Myanmar is planning to modify the Po-Kyar elephant sanctuary into one of the attractive tourist sites of the country to boost tourism, the local Biweekly Eleven journal reported Thursday.

 

The Po-kyar elephant sanctuary lies at a location in Bago division, 346 kilometers north of Yangon.

 

The Po-Kyar zone is accommodating 86 elephants of different ages ranging from 1 year old to 68 years old as well as various kinds of rare bird species, 100-year-old trees and wild butterflies, the report said.

 

Myanmar has taken measures for elephant conservation by restricting the catching of such animals in the country's Bago Yoma mountain range in the central part where most of the elephants take sanctuary.

 

In order to prevent elephants from extinction in the country, the Myanmar forestry authorities allowed the catching of the wild elephants in the mountain range's Hlegu area only once in three years, prescribing the ratio of the elephants caught to be handed over to the authorities, according to other local reports.

 

Wildlife keepers in Myanmar have also warned against the tendency of move of sanctuary of wild elephants from deep mountain ranges in western Rakhine state to agricultural fields as elephant feed was running short there last year.

 

Such wild elephants were being found shifting from the May Yu mountain range bordering Bangladesh to agricultural farms with crop plantations of local farmers and destroying the plantations for the sake of feed, forestry officials said, calling on the farmers to take measures to prevent the crop plantations from being spoiled out of the wildlife's move.

 

The officials attributed the tendency of the elephants to the extinction of bamboo plantation in the Rakhine Yoma natural bamboo forest which the elephants depend on for their feed.

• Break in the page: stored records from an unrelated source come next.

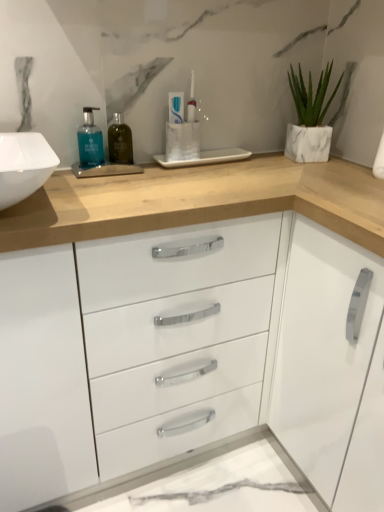
Question: Would you say white glossy cabinet handle at right is a long distance from green glass bottle at center, which appears as the 2th mouthwash when viewed from the left?

Choices:
 (A) no
 (B) yes

Answer: (A)

Question: From a real-world perspective, is white glossy cabinet handle at right under green glass bottle at center, which appears as the 2th mouthwash when viewed from the left?

Choices:
 (A) yes
 (B) no

Answer: (A)

Question: Considering the relative sizes of white glossy cabinet handle at right and green glass bottle at center, which ranks as the first mouthwash in right-to-left order, in the image provided, is white glossy cabinet handle at right wider than green glass bottle at center, which ranks as the first mouthwash in right-to-left order,?

Choices:
 (A) yes
 (B) no

Answer: (A)

Question: Could you tell me if white glossy cabinet handle at right is turned towards green glass bottle at center, which appears as the 2th mouthwash when viewed from the left?

Choices:
 (A) yes
 (B) no

Answer: (B)

Question: Is green glass bottle at center, which ranks as the first mouthwash in right-to-left order, located within white glossy cabinet handle at right?

Choices:
 (A) yes
 (B) no

Answer: (B)

Question: From the image's perspective, is white glossy cabinet handle at right above green glass bottle at center, which ranks as the first mouthwash in right-to-left order?

Choices:
 (A) no
 (B) yes

Answer: (A)

Question: From a real-world perspective, is white marble planter at upper right on green glass bottle at center, which ranks as the first mouthwash in right-to-left order?

Choices:
 (A) yes
 (B) no

Answer: (A)

Question: Is white marble planter at upper right bigger than green glass bottle at center, which appears as the 2th mouthwash when viewed from the left?

Choices:
 (A) yes
 (B) no

Answer: (A)

Question: Does white marble planter at upper right have a greater width compared to green glass bottle at center, which ranks as the first mouthwash in right-to-left order?

Choices:
 (A) no
 (B) yes

Answer: (B)

Question: Is white marble planter at upper right positioned before green glass bottle at center, which appears as the 2th mouthwash when viewed from the left?

Choices:
 (A) no
 (B) yes

Answer: (A)

Question: Is white marble planter at upper right turned away from green glass bottle at center, which ranks as the first mouthwash in right-to-left order?

Choices:
 (A) no
 (B) yes

Answer: (A)

Question: From the image's perspective, is white marble planter at upper right on top of green glass bottle at center, which appears as the 2th mouthwash when viewed from the left?

Choices:
 (A) yes
 (B) no

Answer: (A)

Question: Could you tell me if white marble planter at upper right is turned towards white glossy toothpaste at center?

Choices:
 (A) no
 (B) yes

Answer: (A)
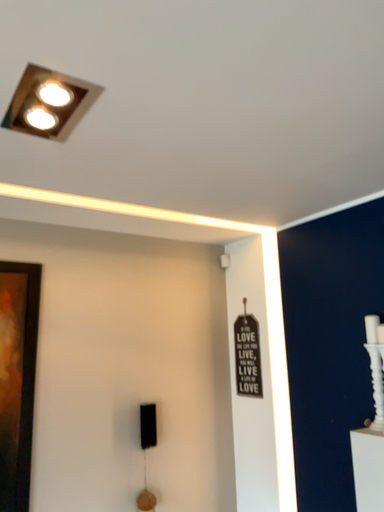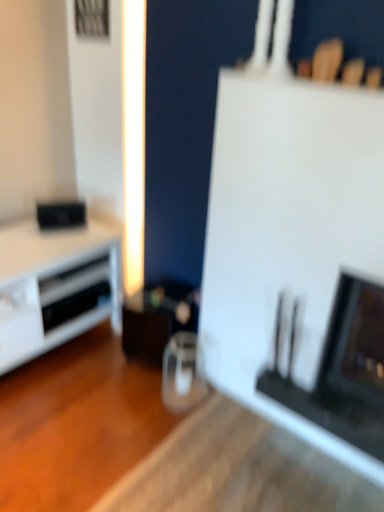
Question: How did the camera likely rotate when shooting the video?

Choices:
 (A) rotated left
 (B) rotated right

Answer: (B)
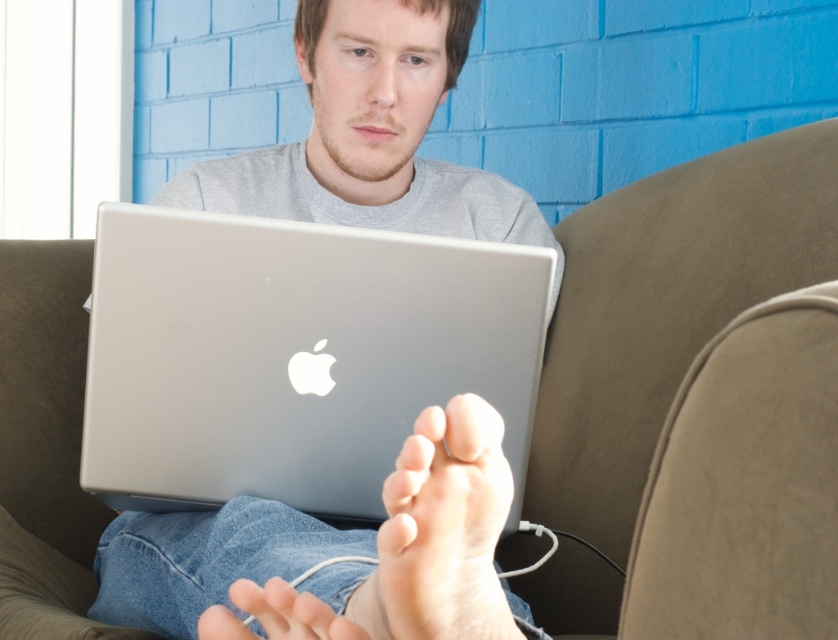
You are a delivery person trying to place a small package on the couch where the silver metallic laptop at center and the pale skin foot at lower center are located. Can you place the package between them without moving either object?

The silver metallic laptop at center is much taller than the pale skin foot at lower center. Since the laptop is taller, there might not be enough vertical space between them to place the package. However, horizontally, there could be space depending on their positions. But since the question only mentions height, it might not fit vertically.

You are a delivery robot that needs to place a small package between the silver metallic laptop at center and the pale skin foot at lower center. The package is 12 inches long. Can you fit it in the space between them?

The silver metallic laptop at center is 13.55 inches from the pale skin foot at lower center. Since the package is 12 inches long, it can fit in the space between them as there is enough room.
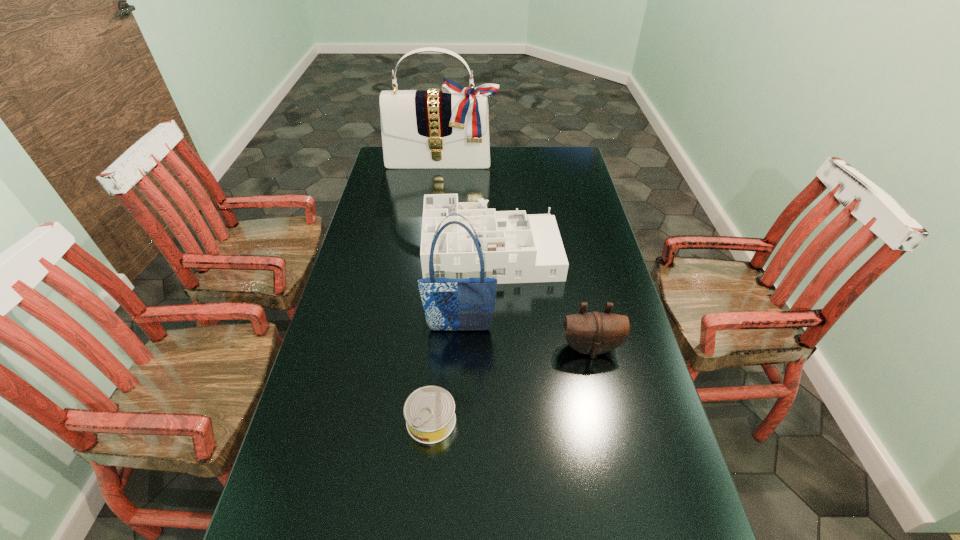
This screenshot has width=960, height=540. Identify the location of satchel. (449, 128).

At what (x,y) coordinates should I click in order to perform the action: click on the farthest object. Please return your answer as a coordinate pair (x, y). The width and height of the screenshot is (960, 540). Looking at the image, I should click on (449, 128).

I want to click on shopping bag, so click(450, 304).

I want to click on pouch, so click(594, 333).

Image resolution: width=960 pixels, height=540 pixels. What are the coordinates of `dollhouse` in the screenshot? It's located at (517, 248).

The image size is (960, 540). I want to click on can, so click(429, 411).

Find the location of a particular element. The width and height of the screenshot is (960, 540). the shortest object is located at coordinates (429, 411).

This screenshot has width=960, height=540. What are the coordinates of `free space located 0.240m on the front-facing side of the tallest object` in the screenshot? It's located at (437, 204).

The image size is (960, 540). Identify the location of vacant space located on the front-facing side of the second tallest object. (458, 368).

The width and height of the screenshot is (960, 540). In order to click on vacant area situated with the flap open on the pouch in this screenshot , I will do `click(605, 415)`.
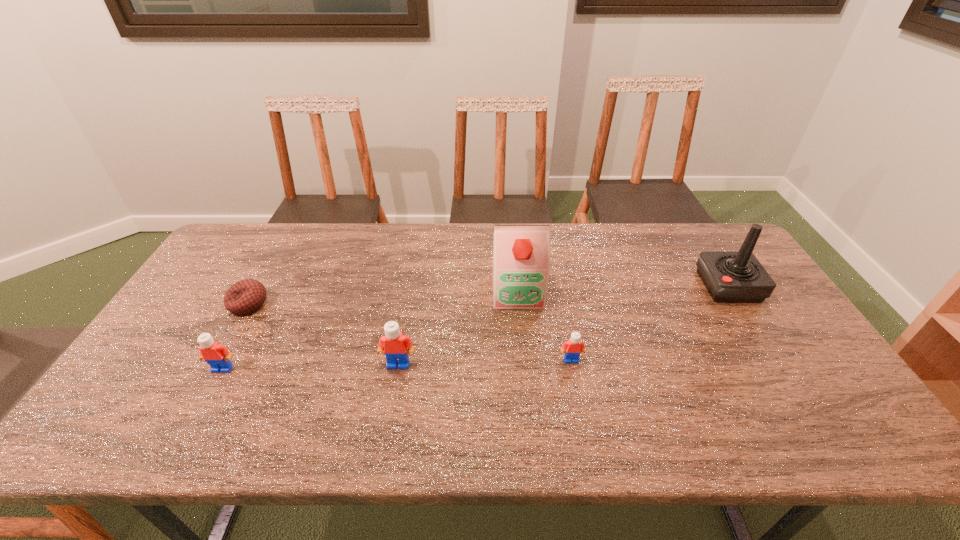
Where is `blank space located on the face of the fourth shortest object`? blank space located on the face of the fourth shortest object is located at coordinates click(x=394, y=390).

The width and height of the screenshot is (960, 540). Identify the location of free location located on the face of the fifth tallest object. (579, 401).

I want to click on vacant region located 0.190m on the back of the beanbag, so click(277, 252).

The image size is (960, 540). What are the coordinates of `vacant position located 0.080m on the front-facing side of the rightmost object` in the screenshot? It's located at (676, 286).

Locate an element on the screen. This screenshot has height=540, width=960. vacant space located on the front-facing side of the rightmost object is located at coordinates (607, 286).

Locate an element on the screen. vacant region located on the front-facing side of the rightmost object is located at coordinates (656, 286).

This screenshot has width=960, height=540. I want to click on vacant space located 0.130m with the cap open on the soya milk, so click(x=522, y=343).

You are a GUI agent. You are given a task and a screenshot of the screen. Output one action in this format:
    pyautogui.click(x=<x>, y=<y>)
    Task: Click on the object present at the left edge
    
    Given the screenshot: What is the action you would take?
    pyautogui.click(x=245, y=296)

This screenshot has width=960, height=540. In order to click on object that is at the right edge in this screenshot , I will do `click(729, 276)`.

In the image, there is a desktop. Identify the location of vacant area at the far edge. (630, 242).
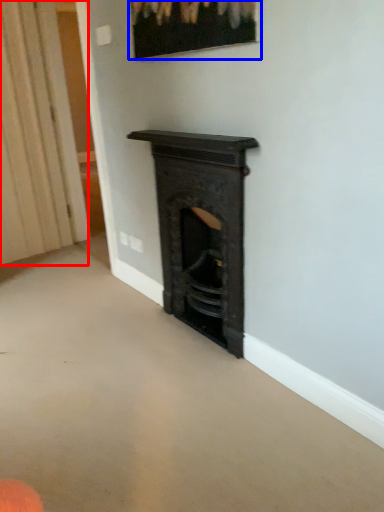
Question: Which of the following is the closest to the observer, curtain (highlighted by a red box) or picture frame (highlighted by a blue box)?

Choices:
 (A) curtain
 (B) picture frame

Answer: (B)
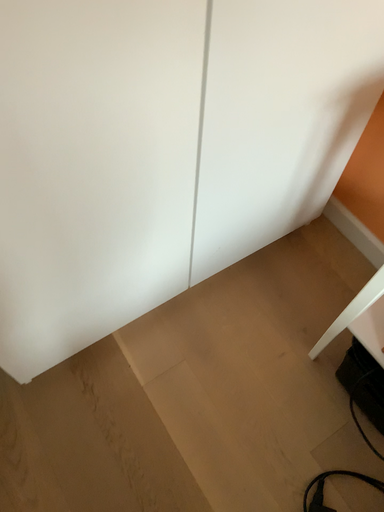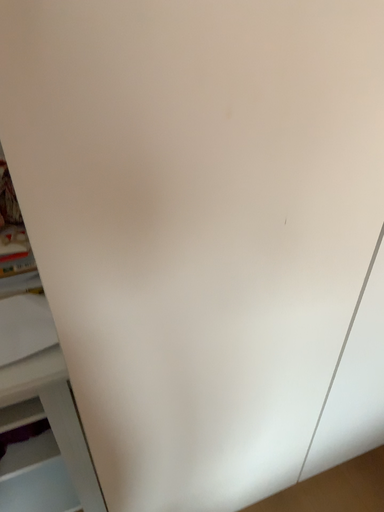
Question: Which way did the camera rotate in the video?

Choices:
 (A) rotated downward
 (B) rotated upward

Answer: (B)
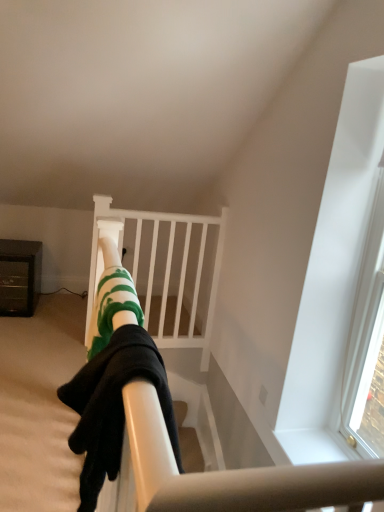
Question: From a real-world perspective, is brushed metal cabinet at left positioned under green striped socks at center based on gravity?

Choices:
 (A) no
 (B) yes

Answer: (B)

Question: Is brushed metal cabinet at left to the right of green striped socks at center from the viewer's perspective?

Choices:
 (A) no
 (B) yes

Answer: (A)

Question: Is brushed metal cabinet at left oriented towards green striped socks at center?

Choices:
 (A) no
 (B) yes

Answer: (B)

Question: Is brushed metal cabinet at left thinner than green striped socks at center?

Choices:
 (A) yes
 (B) no

Answer: (B)

Question: Can you confirm if brushed metal cabinet at left is positioned to the left of green striped socks at center?

Choices:
 (A) yes
 (B) no

Answer: (A)

Question: Is point (107, 472) positioned closer to the camera than point (192, 245)?

Choices:
 (A) closer
 (B) farther

Answer: (A)

Question: From the image's perspective, is green striped socks at center positioned above or below white matte bunk bed at center?

Choices:
 (A) below
 (B) above

Answer: (A)

Question: Based on their sizes in the image, would you say green striped socks at center is bigger or smaller than white matte bunk bed at center?

Choices:
 (A) big
 (B) small

Answer: (B)

Question: Is green striped socks at center situated inside white matte bunk bed at center or outside?

Choices:
 (A) outside
 (B) inside

Answer: (A)

Question: Is point (150, 311) closer or farther from the camera than point (4, 263)?

Choices:
 (A) closer
 (B) farther

Answer: (B)

Question: Is white matte bunk bed at center inside or outside of brushed metal cabinet at left?

Choices:
 (A) inside
 (B) outside

Answer: (B)

Question: Considering the positions of white matte bunk bed at center and brushed metal cabinet at left in the image, is white matte bunk bed at center wider or thinner than brushed metal cabinet at left?

Choices:
 (A) wide
 (B) thin

Answer: (B)

Question: Is white matte bunk bed at center taller or shorter than brushed metal cabinet at left?

Choices:
 (A) short
 (B) tall

Answer: (B)

Question: Do you think green striped socks at center is within brushed metal cabinet at left, or outside of it?

Choices:
 (A) inside
 (B) outside

Answer: (B)

Question: Would you say green striped socks at center is to the left or to the right of brushed metal cabinet at left in the picture?

Choices:
 (A) left
 (B) right

Answer: (B)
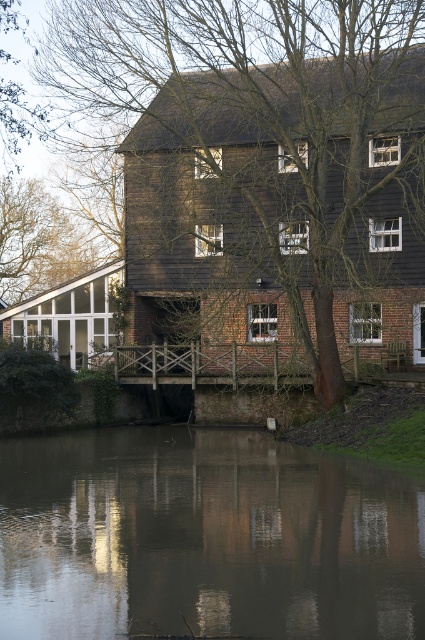
Which is more to the left, murky reflective water at center or brown wood tree at center?

brown wood tree at center is more to the left.

Which is below, murky reflective water at center or brown wood tree at center?

murky reflective water at center

What do you see at coordinates (204, 538) in the screenshot? I see `murky reflective water at center` at bounding box center [204, 538].

Identify the location of murky reflective water at center. (204, 538).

Similarly, in the wake of tiger extinction threat, Myanmar wildlife police and forest rangers have also planned to step up combating wildlife trade and crimes in the tiger reserve and special training programs have been introduced jointly by the Myanmar forest ministry and the Wildlife Conservation Society (WCS).

 

With only 150 tigers reportedly still alive in Myanmar's tiger reserve, tiger conservation is being undertaken in Hukaung Valley, the geographical condition of which creates a suitable place for survival of the tigers.

 

The Hukuang Tiger Reserve in Myanmar's northernmost Kachin state, which was established in 2004, covers an area of about 22,000 square kilometers, and is claimed to be the largest of its kind in the world.